Montoya’s Artistic Legacy Lives on Through Scholarship

Jose Montoya

The late Sacramento State art professor Jose Montoya, MFA ’70, is perhaps best known for his art collective, the Royal Chicano Air Force. The group was established to promote Chicano civil rights and the efforts of the United Farm Workers movement.

Jose Montoya, MFA '70 (Art), was a legendary muralist, a renowned poet and a respected teacher. But for those who knew him best, one descriptor encompasses the man: artist.

A Sacramento State professor from 1974 through 1997, Montoya's impact on the campus, the community and his culture is immeasurable.

"He was a Renaissance man, but art was central to everything he did," says Juanita Montoya, his wife.

Jose, who was Poet Laureate in Sacramento from 2002-04, died in 2013 at age 81 after battling lymphoma. Juanita knew a scholarship in his name for students in art was a fitting tribute and hopes that along with offering a financial boost, the scholarship will also provide inspiration.

Jose is best known as co-founder of the Rebel Chicano Art Front, which later adopted the name Royal Chicano Air Force (RCAF). The Sacramento art collective rallied for equal rights, combining their unique brand of art, poetry and activism to support Cesar Chavez and the United Farm Workers. Often dressed in throwback military garb, the RCAF organized community events and promoted education through art.

As a professor, Jose was a pioneer in community engagement. He established the Barrio Art Program, which sent Sacramento State students into schools to work with younger students and into senior centers to connect with elderly citizens in the city. The program reinforced the idea of art as an all-encompassing subject, drawing connections to history, math, science and more.

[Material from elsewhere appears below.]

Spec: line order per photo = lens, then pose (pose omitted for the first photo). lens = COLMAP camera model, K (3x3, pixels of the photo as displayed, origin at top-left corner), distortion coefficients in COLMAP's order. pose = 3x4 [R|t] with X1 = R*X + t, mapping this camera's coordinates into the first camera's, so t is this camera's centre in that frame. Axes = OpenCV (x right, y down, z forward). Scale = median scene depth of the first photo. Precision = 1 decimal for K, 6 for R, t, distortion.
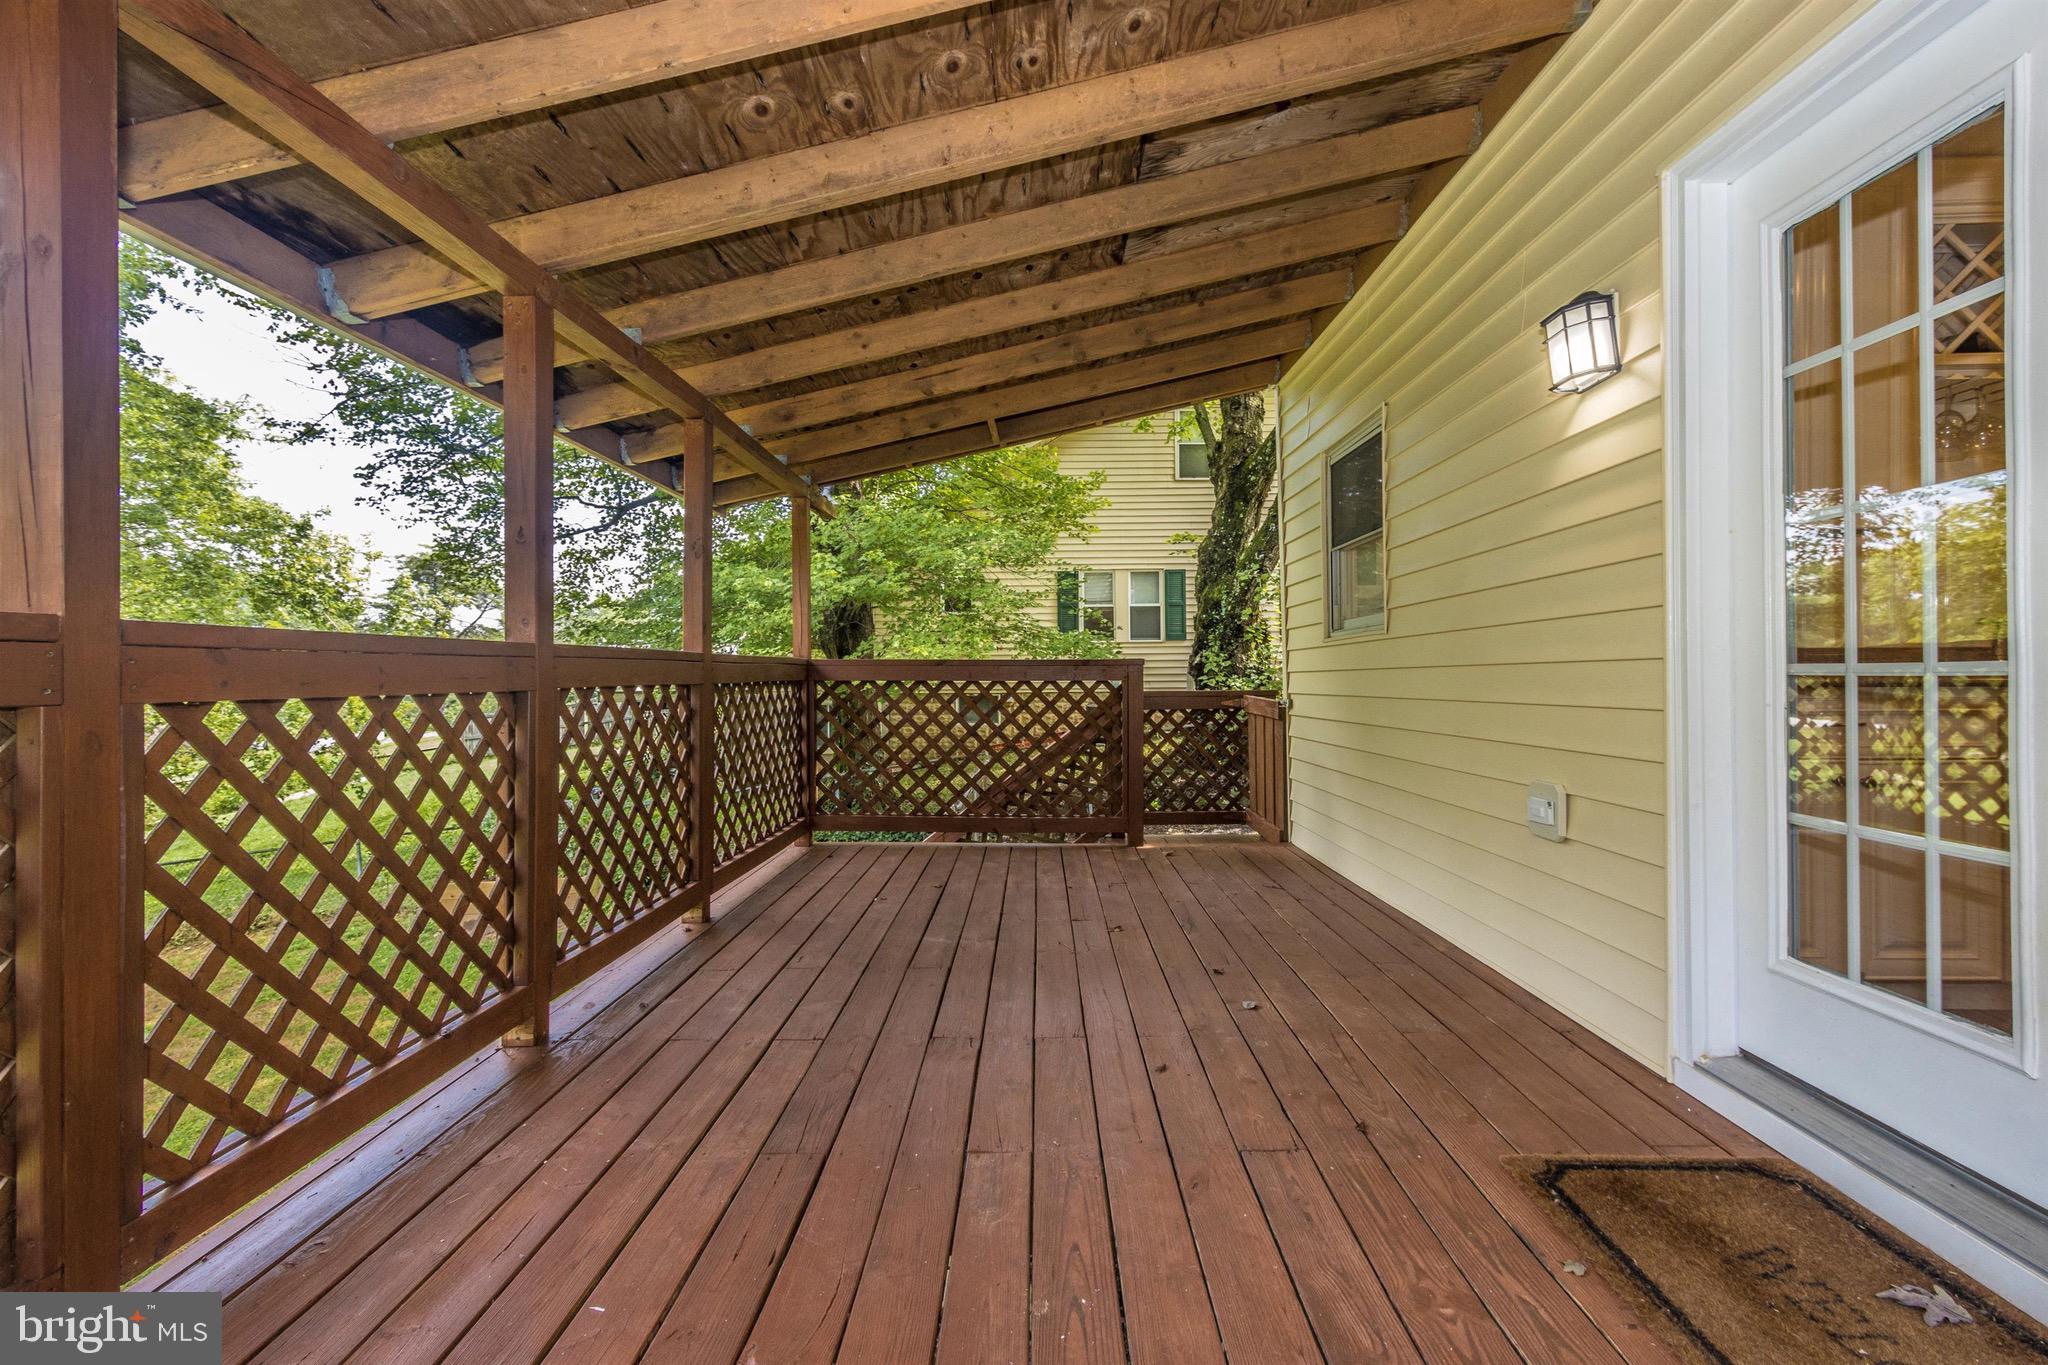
lens RADIAL K [[963.0, 0, 1024.7], [0, 963.0, 663.0], [0, 0, 1]] dist [-0.000542, -0.000235]
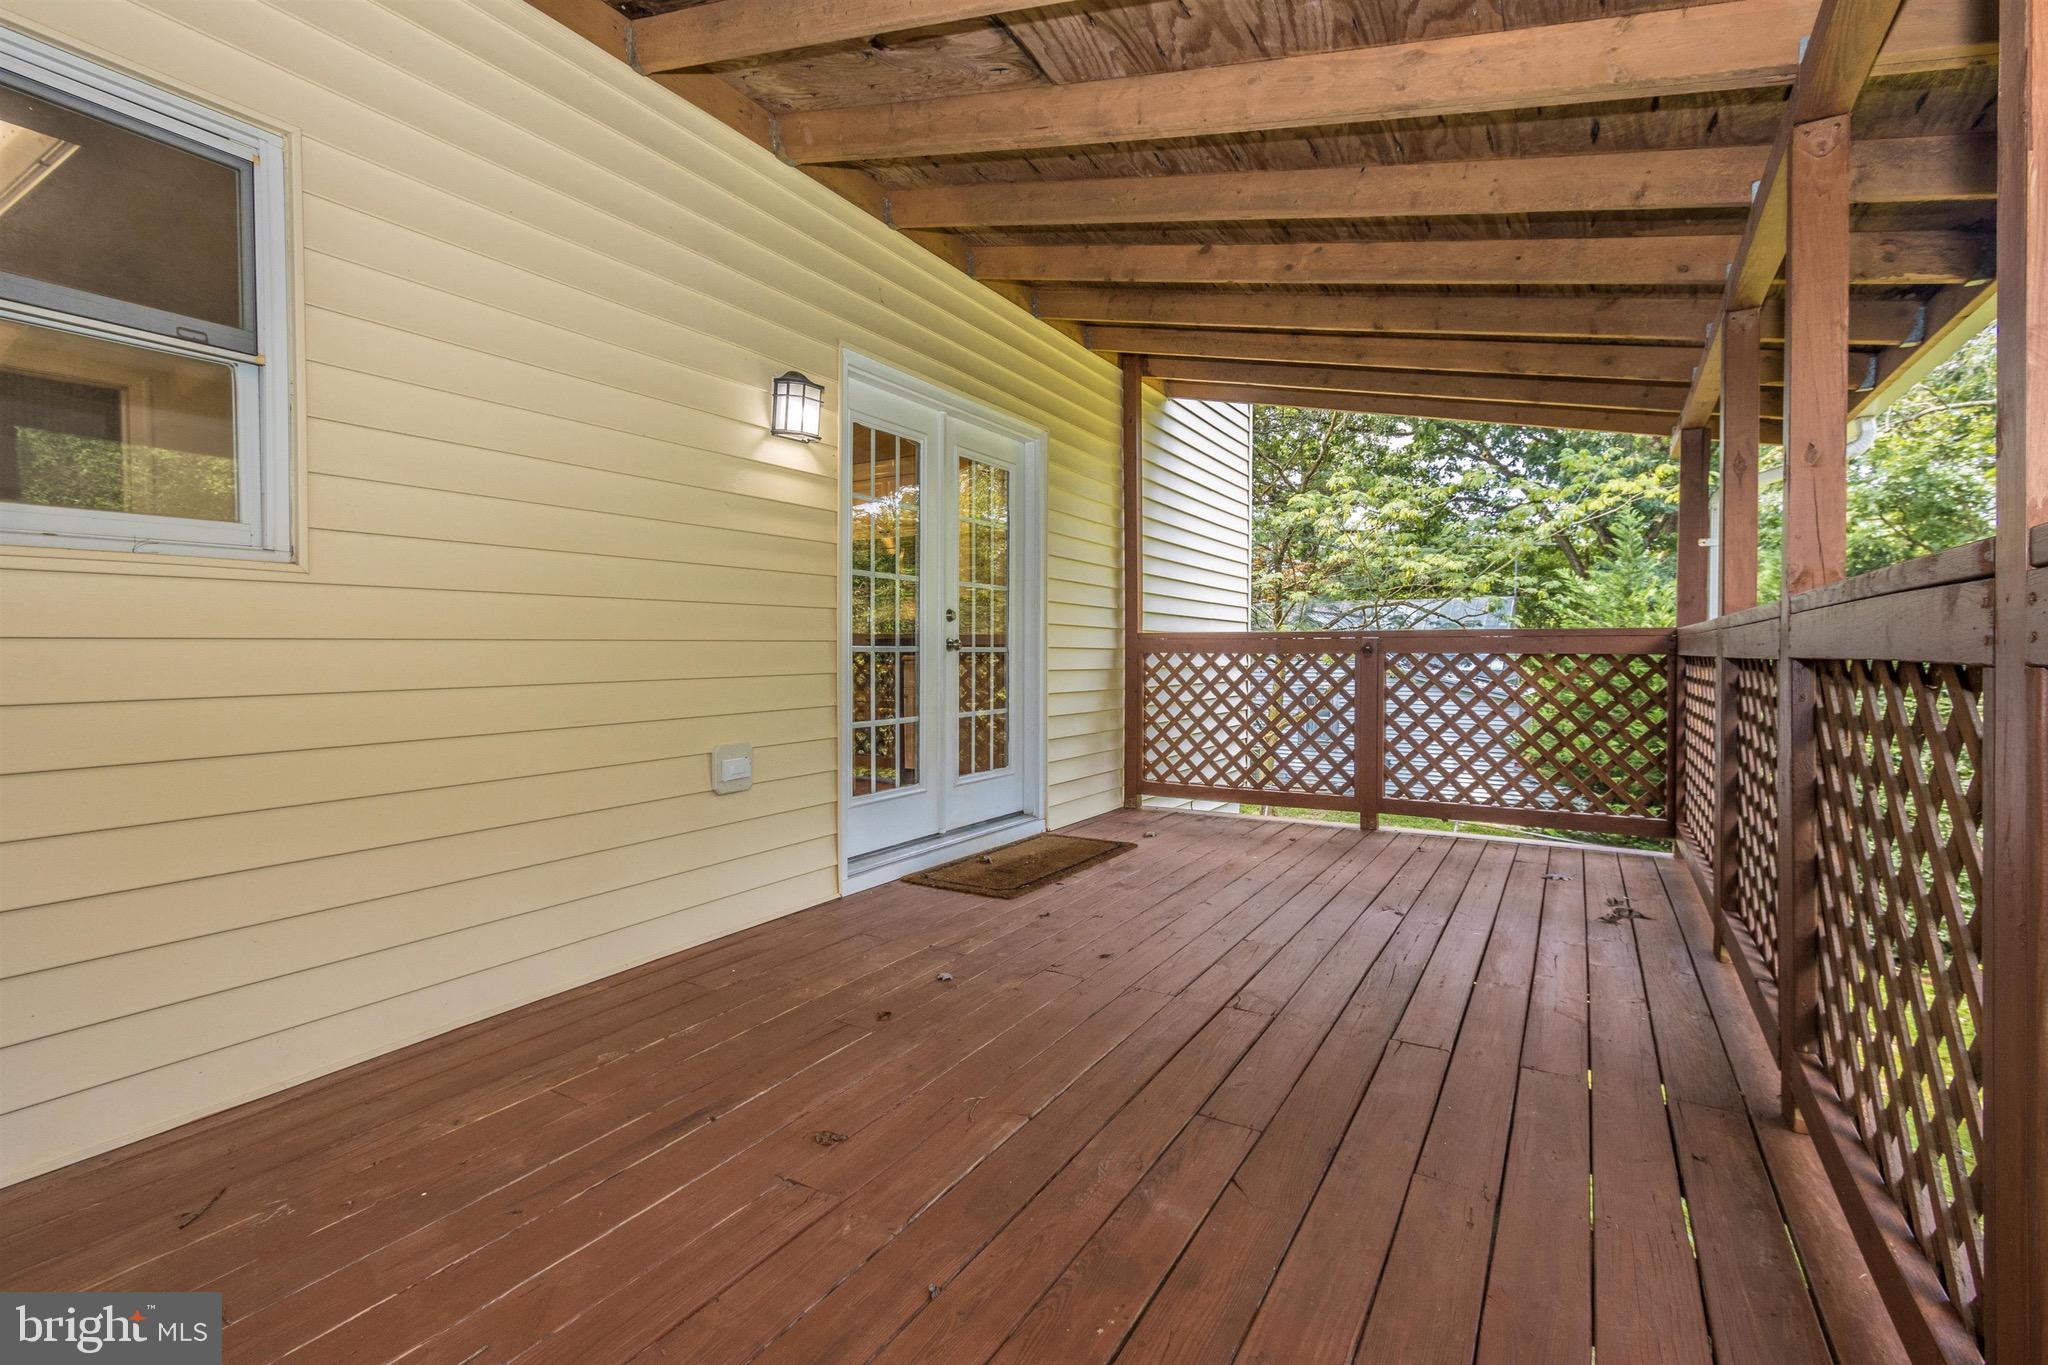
lens RADIAL K [[963.0, 0, 1024.7], [0, 963.0, 663.0], [0, 0, 1]] dist [-0.000542, -0.000235]
pose [[-0.880447, -0.001635, 0.474141, -0.340595], [0.001018, 0.999985, 0.005337, 0.021091], [-0.474143, 0.005182, -0.880433, 1.985181]]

Jose's roots as a high school teacher gave him a unique perspective. He was the only professor at Sacramento State qualified to sign off on single-subject teaching credentials in art and he took particular pride in preparing educators. The scholarship in his name is intended for students majoring in art with an interest in teaching.

"There is a certain confidence you have to have to create at any level and we come with that innate element-that's how we study, how we learn," Juanita says. "Everything that Jose indulged in, his intent was to create and that was consistent from the early days until his death."